Was fangen wir nun damit an? Wir müssen sicherstellen, dass unsere Bewertungskataloge (d.h. die Vorgaben) gut genug sind, damit die Teams die Bewertungen richtig und konsequent anwenden können – immer auf die gleiche Arte und Weise und egal, welches Teammitglied die Bewertung vornimmt. Woher kennen wir das? Sie haben vielleicht schon vom Begriff „Gage R&R“ gehört, mit dem die Konsistenz des Ergebnisses (Repeatability and Reproducibility) eines Messgeräts im Einsatz durch verschiedene Bediener bewertet wird. Es gibt eine ähnliche Einschätzung namens „Attribute Gage R&R“, mit deren Hilfe wir feststellen können, ob die Bewertungskriterien in unserem „Messgerät“, dem Bewertungskatalog, statistisch stichhaltig sind.
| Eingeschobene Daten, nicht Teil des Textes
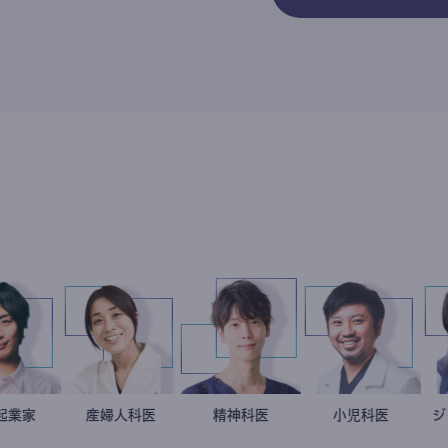
社会起業家
駒崎弘樹
稲葉可奈子
産婦人科医
藤野智哉
精神科医
今西洋介
小児科医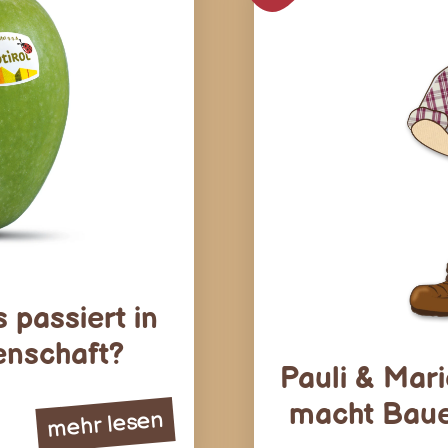
 passiert in
enschaft?
Pauli & Mar
macht Bau
mehr lesen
Einige Leser fragen sich jetzt sicher, welchen Einfluss die oben genannte Festlegungsmethodik der Bewertungen auf die Bedeutung der Risikoprioritätsskala (RPZ) hat. Darüber sollte man sich keine zu großen Sorgen machen. Obwohl die RPZ in den meisten FMEA-Handbüchern als die Methode für die Bestimmung der zu behandelnden Probleme genannt wird, liegt das Risiko, dass Sie dabei falsch liegen, bei bis zu 50%, wenn Sie die RPZ als Haupttool für die Priorisierung einsetzen. Ein besserer Weg für die Priorisierung der zu bearbeitenden Probleme in der Konstruktions-FMEA ist beispielsweise die Anwendung von Risikomatrizen. Aber darüber sprechen wir ein andermal. Weitermachen!